WORK REQUEST: Write out the rows from the line with "In CISA KEV Catalogue" to the line with "maintainable high performance", keeping each line as it appears.

[Records from a dataset]
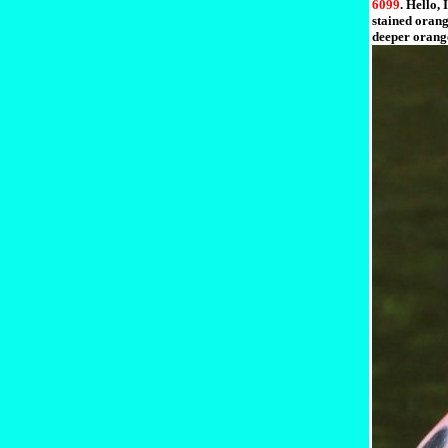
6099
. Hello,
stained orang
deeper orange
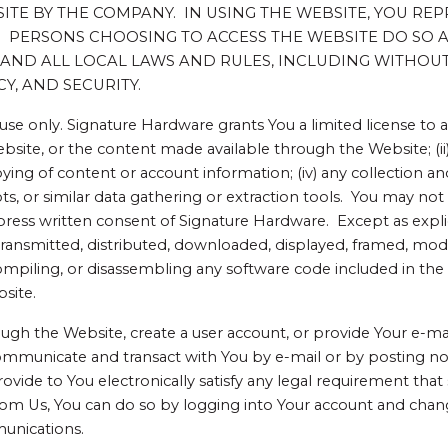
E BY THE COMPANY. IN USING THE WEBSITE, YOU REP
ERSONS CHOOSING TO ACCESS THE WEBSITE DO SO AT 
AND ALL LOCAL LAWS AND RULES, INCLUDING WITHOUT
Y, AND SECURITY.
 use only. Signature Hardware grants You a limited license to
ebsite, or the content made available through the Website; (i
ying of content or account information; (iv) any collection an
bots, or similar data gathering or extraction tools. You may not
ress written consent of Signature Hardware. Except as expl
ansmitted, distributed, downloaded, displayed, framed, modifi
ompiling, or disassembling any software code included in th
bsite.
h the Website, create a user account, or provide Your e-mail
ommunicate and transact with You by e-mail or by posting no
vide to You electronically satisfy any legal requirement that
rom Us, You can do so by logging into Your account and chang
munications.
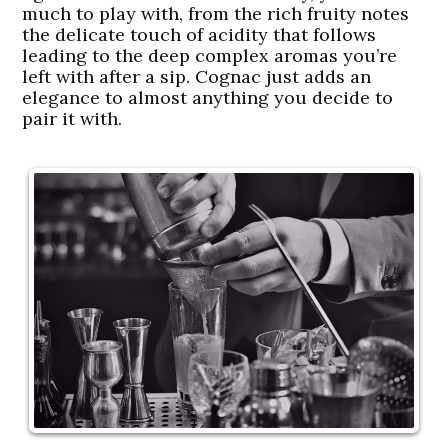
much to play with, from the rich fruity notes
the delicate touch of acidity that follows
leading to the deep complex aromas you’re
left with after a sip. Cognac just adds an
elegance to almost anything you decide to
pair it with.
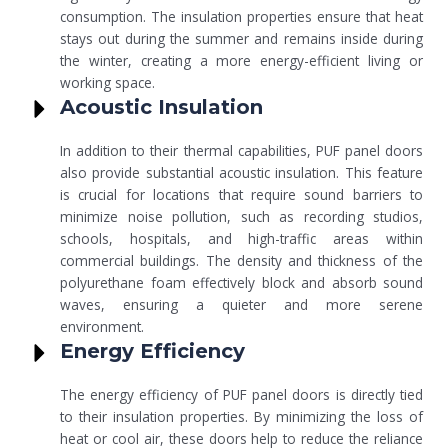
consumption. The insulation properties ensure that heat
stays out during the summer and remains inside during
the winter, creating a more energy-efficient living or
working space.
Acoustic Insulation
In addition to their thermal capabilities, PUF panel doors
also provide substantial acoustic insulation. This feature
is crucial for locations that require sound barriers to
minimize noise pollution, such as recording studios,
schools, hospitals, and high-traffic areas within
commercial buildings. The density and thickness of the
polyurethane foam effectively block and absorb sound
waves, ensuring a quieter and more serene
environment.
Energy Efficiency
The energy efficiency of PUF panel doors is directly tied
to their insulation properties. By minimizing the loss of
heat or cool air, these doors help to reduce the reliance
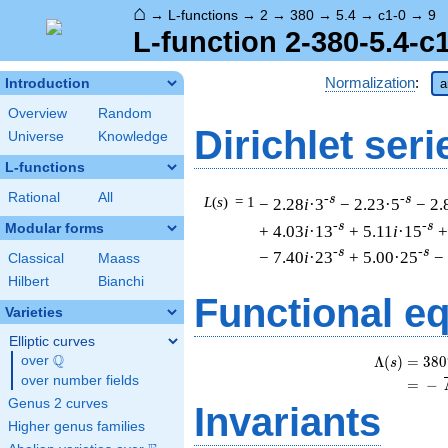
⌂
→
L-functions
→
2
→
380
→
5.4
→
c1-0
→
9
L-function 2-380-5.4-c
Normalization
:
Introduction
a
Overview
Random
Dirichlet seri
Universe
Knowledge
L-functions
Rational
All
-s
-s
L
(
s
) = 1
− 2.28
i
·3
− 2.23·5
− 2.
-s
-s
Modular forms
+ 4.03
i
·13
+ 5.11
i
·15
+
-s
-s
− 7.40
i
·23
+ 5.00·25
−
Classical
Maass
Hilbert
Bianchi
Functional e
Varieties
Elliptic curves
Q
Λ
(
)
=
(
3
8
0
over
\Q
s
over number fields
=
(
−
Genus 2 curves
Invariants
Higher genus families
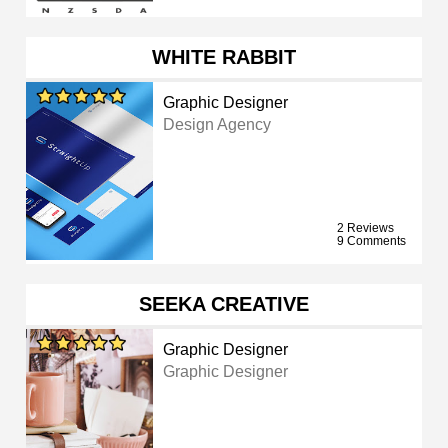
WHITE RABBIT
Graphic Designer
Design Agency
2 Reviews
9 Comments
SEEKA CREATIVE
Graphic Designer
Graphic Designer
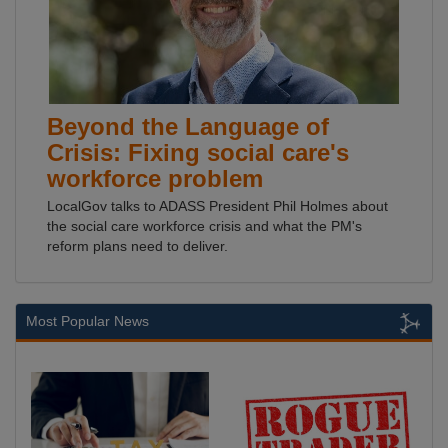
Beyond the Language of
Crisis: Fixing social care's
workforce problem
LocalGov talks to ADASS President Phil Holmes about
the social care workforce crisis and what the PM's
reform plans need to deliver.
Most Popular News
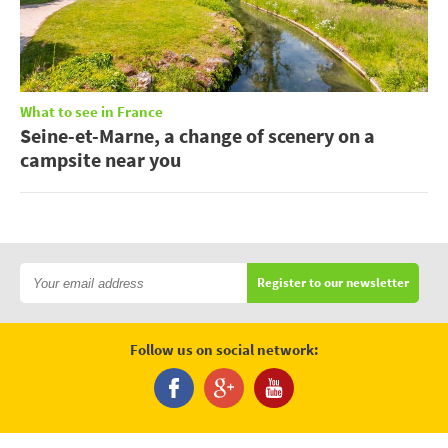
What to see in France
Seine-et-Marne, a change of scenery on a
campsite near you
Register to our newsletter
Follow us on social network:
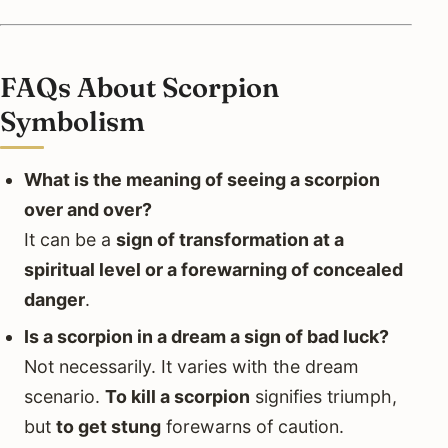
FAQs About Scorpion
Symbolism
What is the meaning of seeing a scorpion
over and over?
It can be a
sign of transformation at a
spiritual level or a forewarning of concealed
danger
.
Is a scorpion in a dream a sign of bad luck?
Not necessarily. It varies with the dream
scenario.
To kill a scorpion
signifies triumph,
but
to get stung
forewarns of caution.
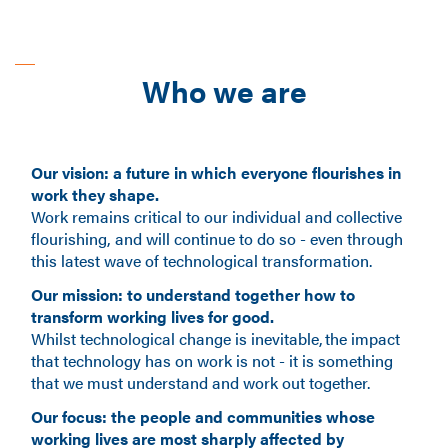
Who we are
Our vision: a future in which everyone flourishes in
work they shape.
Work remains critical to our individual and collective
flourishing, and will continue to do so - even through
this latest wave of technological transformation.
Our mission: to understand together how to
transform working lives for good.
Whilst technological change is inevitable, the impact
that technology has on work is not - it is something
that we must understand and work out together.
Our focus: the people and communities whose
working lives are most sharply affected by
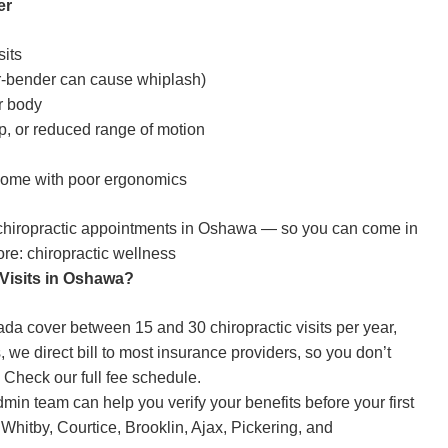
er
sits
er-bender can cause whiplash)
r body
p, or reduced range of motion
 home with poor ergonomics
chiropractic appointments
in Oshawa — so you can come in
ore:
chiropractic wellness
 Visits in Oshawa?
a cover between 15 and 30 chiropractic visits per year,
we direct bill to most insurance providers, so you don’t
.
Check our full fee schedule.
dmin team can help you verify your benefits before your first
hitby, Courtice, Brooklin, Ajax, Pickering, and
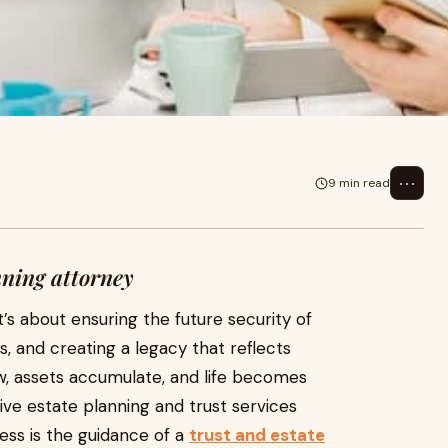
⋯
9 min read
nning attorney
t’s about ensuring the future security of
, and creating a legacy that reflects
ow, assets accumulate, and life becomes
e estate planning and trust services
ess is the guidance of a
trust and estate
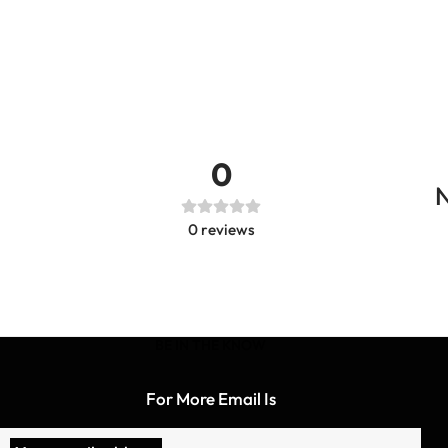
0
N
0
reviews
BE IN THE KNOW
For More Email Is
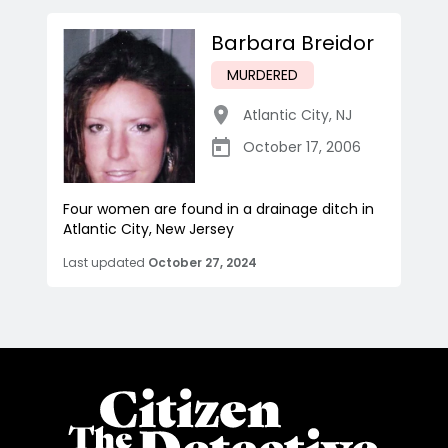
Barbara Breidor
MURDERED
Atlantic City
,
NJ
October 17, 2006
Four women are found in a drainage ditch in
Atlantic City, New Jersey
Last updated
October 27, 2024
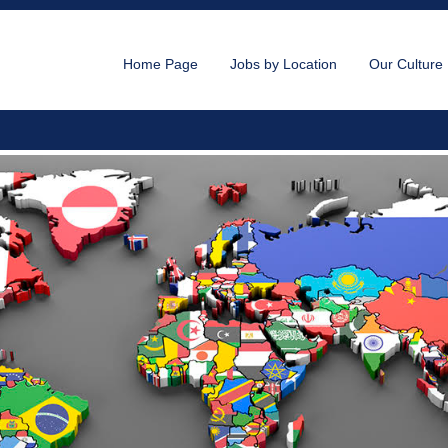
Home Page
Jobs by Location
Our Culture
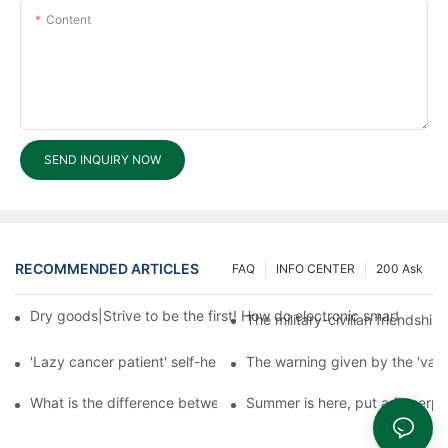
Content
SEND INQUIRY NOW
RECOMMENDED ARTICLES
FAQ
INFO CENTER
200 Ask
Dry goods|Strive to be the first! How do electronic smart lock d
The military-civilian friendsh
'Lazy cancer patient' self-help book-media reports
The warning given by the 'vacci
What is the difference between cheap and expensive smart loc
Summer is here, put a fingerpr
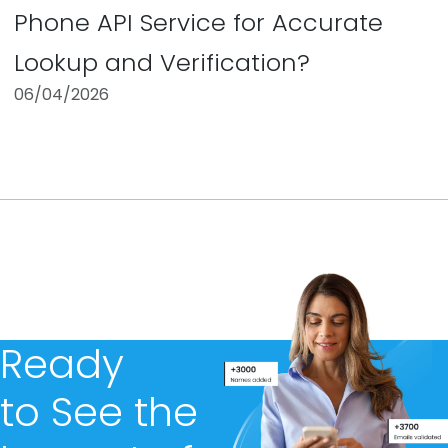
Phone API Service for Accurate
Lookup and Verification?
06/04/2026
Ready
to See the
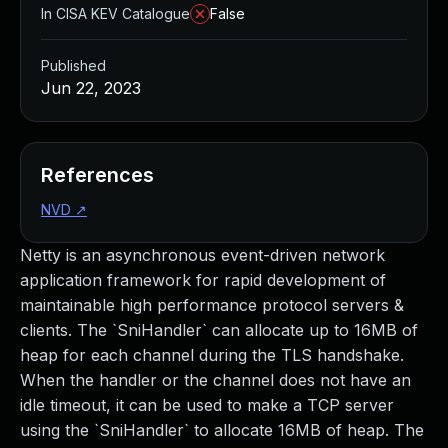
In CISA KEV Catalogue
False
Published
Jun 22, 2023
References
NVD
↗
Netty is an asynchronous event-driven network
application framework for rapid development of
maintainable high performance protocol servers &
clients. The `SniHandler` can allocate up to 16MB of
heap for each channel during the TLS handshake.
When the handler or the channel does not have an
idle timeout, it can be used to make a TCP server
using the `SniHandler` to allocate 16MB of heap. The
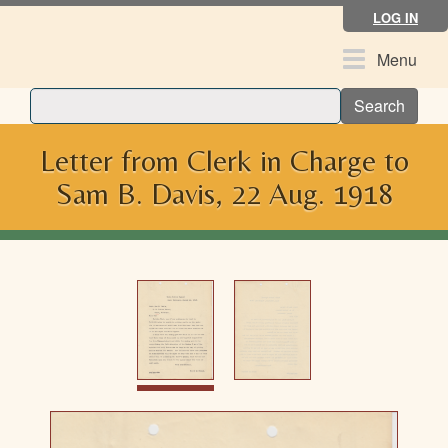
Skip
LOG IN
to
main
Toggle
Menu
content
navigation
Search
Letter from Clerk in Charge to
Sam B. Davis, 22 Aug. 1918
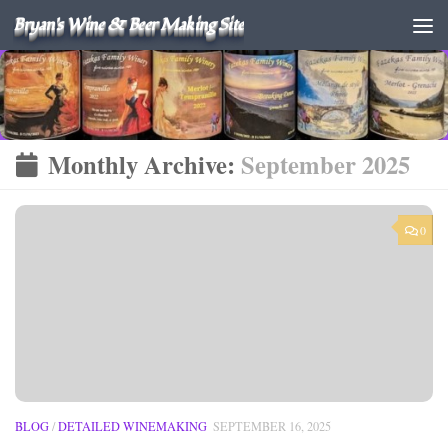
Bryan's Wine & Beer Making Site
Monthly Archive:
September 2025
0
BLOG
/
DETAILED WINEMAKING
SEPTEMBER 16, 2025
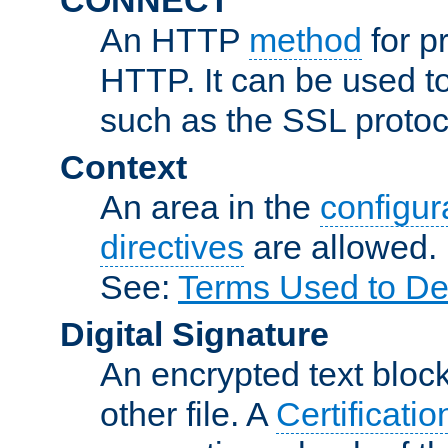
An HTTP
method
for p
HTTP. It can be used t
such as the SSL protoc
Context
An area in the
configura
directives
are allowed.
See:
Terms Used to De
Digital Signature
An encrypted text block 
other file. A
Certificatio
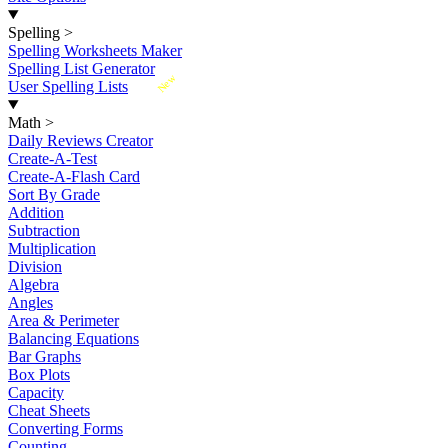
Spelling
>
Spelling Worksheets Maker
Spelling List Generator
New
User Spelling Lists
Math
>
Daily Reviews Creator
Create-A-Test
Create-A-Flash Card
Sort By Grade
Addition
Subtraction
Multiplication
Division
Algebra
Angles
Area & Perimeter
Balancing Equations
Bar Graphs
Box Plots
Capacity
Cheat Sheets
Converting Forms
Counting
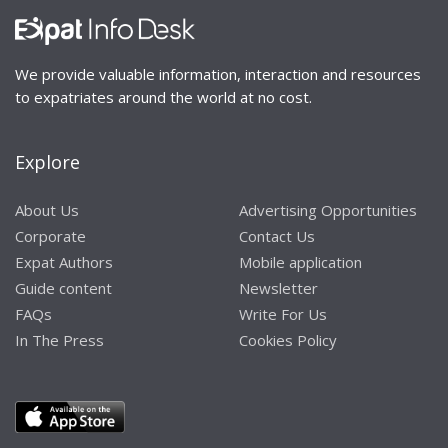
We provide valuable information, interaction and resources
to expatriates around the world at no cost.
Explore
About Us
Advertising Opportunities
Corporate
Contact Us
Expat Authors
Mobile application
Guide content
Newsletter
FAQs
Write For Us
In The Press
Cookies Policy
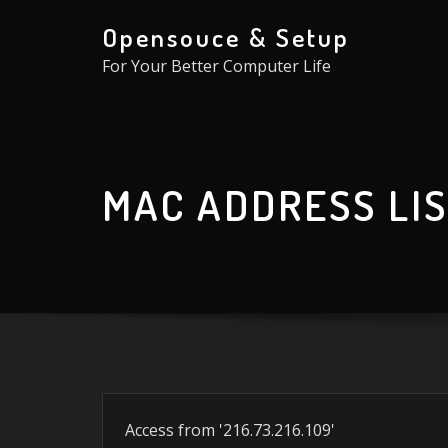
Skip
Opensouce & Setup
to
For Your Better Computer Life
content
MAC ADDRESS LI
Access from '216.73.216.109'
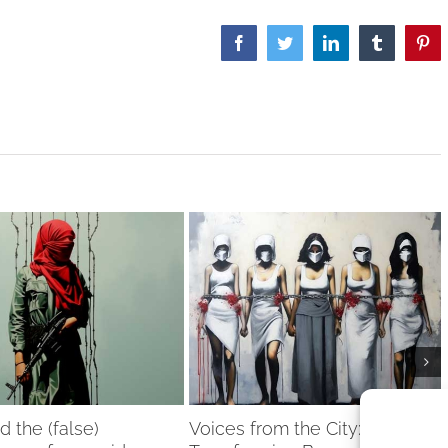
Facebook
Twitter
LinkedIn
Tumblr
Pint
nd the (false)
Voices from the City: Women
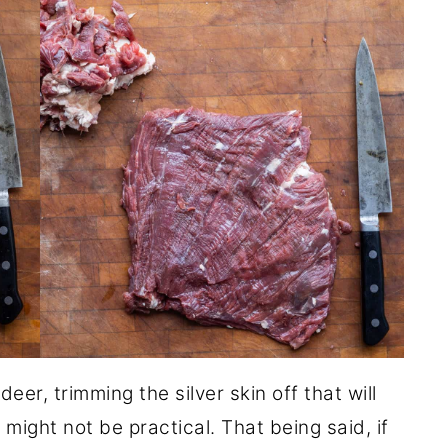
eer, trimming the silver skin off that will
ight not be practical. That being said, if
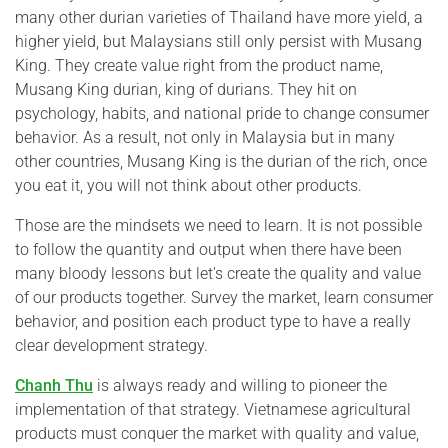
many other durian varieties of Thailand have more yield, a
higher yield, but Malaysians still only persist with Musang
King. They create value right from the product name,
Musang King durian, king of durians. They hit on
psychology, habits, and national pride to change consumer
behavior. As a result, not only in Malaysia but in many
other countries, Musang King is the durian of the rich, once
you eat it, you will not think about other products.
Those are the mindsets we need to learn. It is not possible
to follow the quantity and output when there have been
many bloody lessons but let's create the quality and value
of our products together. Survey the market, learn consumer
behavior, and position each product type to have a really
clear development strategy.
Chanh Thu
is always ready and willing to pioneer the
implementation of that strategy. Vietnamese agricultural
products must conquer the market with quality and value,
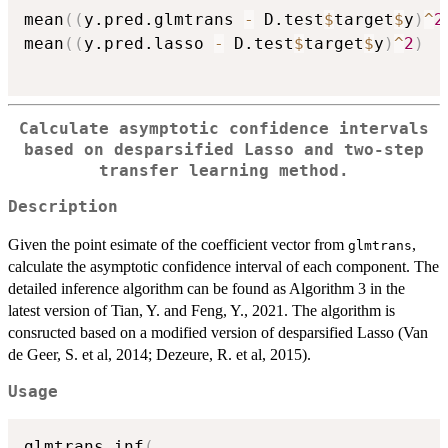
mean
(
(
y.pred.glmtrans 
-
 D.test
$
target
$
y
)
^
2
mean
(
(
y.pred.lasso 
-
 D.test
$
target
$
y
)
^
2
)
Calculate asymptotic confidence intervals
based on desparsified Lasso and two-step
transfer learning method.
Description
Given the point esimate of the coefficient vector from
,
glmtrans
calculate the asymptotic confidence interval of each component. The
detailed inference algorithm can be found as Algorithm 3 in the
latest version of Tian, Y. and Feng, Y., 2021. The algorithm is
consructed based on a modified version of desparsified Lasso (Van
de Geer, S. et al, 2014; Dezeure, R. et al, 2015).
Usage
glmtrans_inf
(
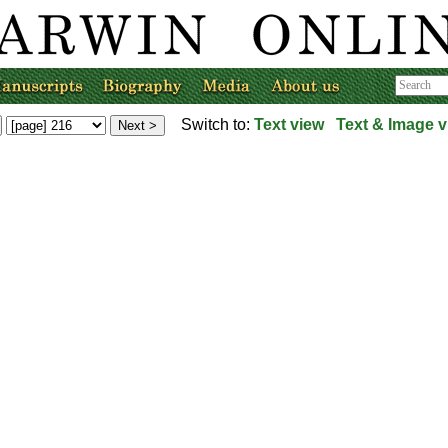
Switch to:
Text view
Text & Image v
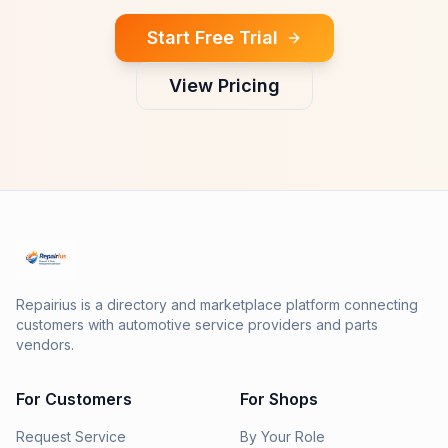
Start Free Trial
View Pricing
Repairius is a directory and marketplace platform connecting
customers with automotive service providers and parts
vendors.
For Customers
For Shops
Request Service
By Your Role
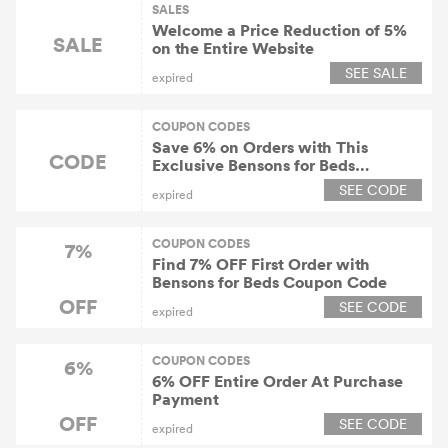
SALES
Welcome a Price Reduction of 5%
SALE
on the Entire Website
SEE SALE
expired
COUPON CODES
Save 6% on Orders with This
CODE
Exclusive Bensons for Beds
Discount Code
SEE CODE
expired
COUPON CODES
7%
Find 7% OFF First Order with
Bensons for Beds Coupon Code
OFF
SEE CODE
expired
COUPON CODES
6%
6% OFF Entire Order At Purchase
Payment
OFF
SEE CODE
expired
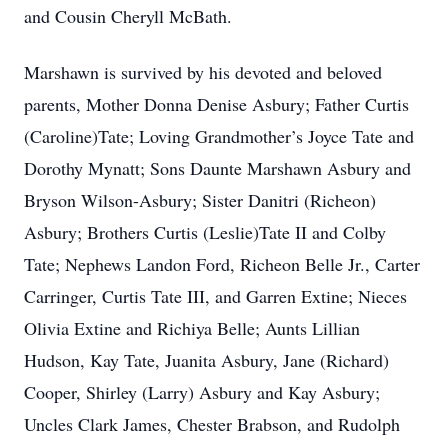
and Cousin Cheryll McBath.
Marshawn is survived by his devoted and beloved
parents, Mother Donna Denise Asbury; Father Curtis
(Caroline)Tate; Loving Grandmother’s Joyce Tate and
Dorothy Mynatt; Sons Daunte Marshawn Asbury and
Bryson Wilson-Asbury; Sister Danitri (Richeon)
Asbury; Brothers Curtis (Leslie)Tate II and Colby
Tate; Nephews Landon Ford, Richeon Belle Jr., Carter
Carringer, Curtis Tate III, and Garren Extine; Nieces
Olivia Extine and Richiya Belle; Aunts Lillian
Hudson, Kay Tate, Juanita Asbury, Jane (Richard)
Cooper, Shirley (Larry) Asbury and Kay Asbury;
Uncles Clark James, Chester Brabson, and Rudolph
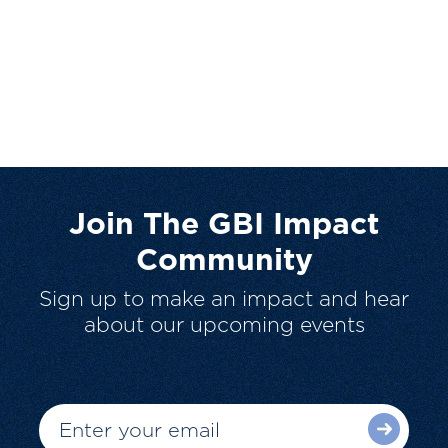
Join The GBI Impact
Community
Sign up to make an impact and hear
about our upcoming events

ANSWER TO THIS EXERCISE:
In CISA KEV Catalogue
False
Published
Jun 22, 2023
References
NVD
↗
Netty is an asynchronous event-driven network
application framework for rapid development of
maintainable high performance protocol servers &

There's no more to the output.